When he seems to pause, smiling against her throat, she murmurs about his bullshit poetry and for no good reason calls him a crappy-ass carpenter. She feels her ribs drop and her breath fill up her lungs again just before he kisses her suddenly on the mouth-hard, then soft and open, tongue probing wet and a little sloppy into her mouth.

He kisses her until she very nearly forgets where she is, except for the wind whipping her hair up. When he pulls out of the kiss, he pushes it back behind her ears, saying, "I guess you'll have to live in a crappy-ass house, then, Special."

Then he pushes her back into the slats of the cabin wall, his body much less careful than his mouth. Her mouth is the one careful here, to call him Leoben just as much as the familiar Gideon. She wonders if she's crazy. Clearly she is. But so is he. He doesn't understand this any better than she does. It's as comforting as anything could be.

Her lips gasp open when his hands slip up under her shirt, skating over her stomach. His palms are rough against her skin.

She says, "Maybe you're gonna let me build the house. Ever think of that?"

"I'll let you do whatthefrakever you want, boss," he murmurs in her ear.

And he mostly does-not that he doesn't argue with her sometimes, the same inscrutable way this barren land does. He bends over backwards to please her like the wide night sky throws out its stars for anyone who is willing to stand, small, among them. He is solid under her feet like parched ground from which tenacious things can grow.

*

One night over warm beer and something called potato salad that makes her wonder how they survived algae so long, he tells her his vision came weeks, months after he met her. He didn't have a plan or a mission when he came to her site, other than to see her.

One cool morning as they wait for the supply truck, she tells him she didn't think she'd like the way he fraks her slow and kind, though she does.

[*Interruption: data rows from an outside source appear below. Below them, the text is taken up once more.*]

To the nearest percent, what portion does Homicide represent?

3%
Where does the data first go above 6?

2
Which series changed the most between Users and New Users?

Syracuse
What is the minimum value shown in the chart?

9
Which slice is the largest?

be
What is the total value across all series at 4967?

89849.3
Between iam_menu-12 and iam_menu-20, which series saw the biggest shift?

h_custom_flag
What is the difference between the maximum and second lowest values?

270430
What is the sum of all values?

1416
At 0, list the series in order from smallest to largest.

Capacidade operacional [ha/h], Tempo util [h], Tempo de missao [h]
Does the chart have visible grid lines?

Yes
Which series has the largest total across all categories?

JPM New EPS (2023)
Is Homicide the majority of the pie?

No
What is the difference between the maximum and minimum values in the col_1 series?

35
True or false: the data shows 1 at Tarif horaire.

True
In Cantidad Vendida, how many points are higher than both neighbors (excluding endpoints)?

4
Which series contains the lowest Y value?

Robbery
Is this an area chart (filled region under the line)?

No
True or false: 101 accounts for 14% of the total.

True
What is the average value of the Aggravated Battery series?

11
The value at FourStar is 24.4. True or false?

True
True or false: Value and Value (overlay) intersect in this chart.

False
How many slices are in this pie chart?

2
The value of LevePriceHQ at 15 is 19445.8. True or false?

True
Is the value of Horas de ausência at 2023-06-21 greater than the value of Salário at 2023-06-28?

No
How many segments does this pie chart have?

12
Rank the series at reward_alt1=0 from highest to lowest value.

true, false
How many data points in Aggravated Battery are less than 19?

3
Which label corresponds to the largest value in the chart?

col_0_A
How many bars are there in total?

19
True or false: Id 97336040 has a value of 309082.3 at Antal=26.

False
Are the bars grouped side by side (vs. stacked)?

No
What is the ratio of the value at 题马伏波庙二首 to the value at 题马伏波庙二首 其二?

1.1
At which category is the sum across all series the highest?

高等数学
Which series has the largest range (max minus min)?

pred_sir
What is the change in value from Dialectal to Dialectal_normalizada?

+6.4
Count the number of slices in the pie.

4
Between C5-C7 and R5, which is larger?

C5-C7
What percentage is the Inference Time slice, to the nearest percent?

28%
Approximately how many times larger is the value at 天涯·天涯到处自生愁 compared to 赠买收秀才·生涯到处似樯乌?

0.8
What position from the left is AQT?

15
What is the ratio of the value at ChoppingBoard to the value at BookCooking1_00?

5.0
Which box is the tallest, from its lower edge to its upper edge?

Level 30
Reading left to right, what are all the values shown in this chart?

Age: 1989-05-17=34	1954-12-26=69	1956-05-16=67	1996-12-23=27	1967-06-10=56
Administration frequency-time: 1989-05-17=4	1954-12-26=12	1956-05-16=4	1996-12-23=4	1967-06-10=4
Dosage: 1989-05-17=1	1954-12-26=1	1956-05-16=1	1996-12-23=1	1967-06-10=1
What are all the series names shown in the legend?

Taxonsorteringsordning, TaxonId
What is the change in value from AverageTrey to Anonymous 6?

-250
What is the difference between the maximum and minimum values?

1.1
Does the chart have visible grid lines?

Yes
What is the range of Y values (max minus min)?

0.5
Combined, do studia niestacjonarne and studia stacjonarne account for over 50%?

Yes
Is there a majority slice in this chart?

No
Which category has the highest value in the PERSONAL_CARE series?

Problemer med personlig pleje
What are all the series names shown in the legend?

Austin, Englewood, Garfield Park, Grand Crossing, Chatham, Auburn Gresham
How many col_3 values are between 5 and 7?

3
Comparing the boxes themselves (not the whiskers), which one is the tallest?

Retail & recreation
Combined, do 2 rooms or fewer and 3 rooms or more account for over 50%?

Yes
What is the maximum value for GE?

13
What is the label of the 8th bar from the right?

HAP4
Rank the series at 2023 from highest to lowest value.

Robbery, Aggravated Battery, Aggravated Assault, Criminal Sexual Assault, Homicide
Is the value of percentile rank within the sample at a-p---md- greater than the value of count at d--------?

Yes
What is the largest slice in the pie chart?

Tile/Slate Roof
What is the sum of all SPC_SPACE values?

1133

This is not to say it's the only way he fraks her.

As days stretch to weeks, as this project, one of so many here at central, comes to a close, she no longer misinterprets his patience for certainty. It's still charming as hell, easy enough to fall into when she chooses, but now she knows it's not all he has. And she knows precisely how to push against him when she wants to, that what she'll get is exactly what she wants to handle. She has her own visions, and none of them involve punishing him for something that happened to another her. She doesn't, however, think of this Leoben as another him. Then that man would have to be another Gideon, and she doesn't know if she'll ever be ready for that.

Leoben talks to her of everything, but especially of the nativeamericans. And he listens to her tell about the lords of Kobol he doesn't believe in. They never quite agree who the sky belongs to, but they agree to disagree.

*

One day as he's up repairing the hospital's smokestack, he takes a bad fall off the roof, bad enough he asks an Eight, Alpha Pi Galactica (who rather likes being Sharon), to put him out. She not sure which of them she's angrier with, but that's only temporary. Temporary like his absence will be, she's sure. Mostly. He knows what kind of woman she is. She knows what kind of man he is, too, so she knows it's possible he might not come back from his odyssey at all.

But he does, walking through the gate one bright chilly morning halfway to lunch. He doesn't smell like sawdust and plaster, and all the scars he had acquired learning carpentry-on his ankle from a hammer, on his thumb from a putty knife, on his forehead from a low beam-are gone.

She knows him anyway. He knows her, too-by the way she throws him on her bed and fraks him hard like it's a cure for his brandnewness, by how she doesn't say I love you, only took you long enough.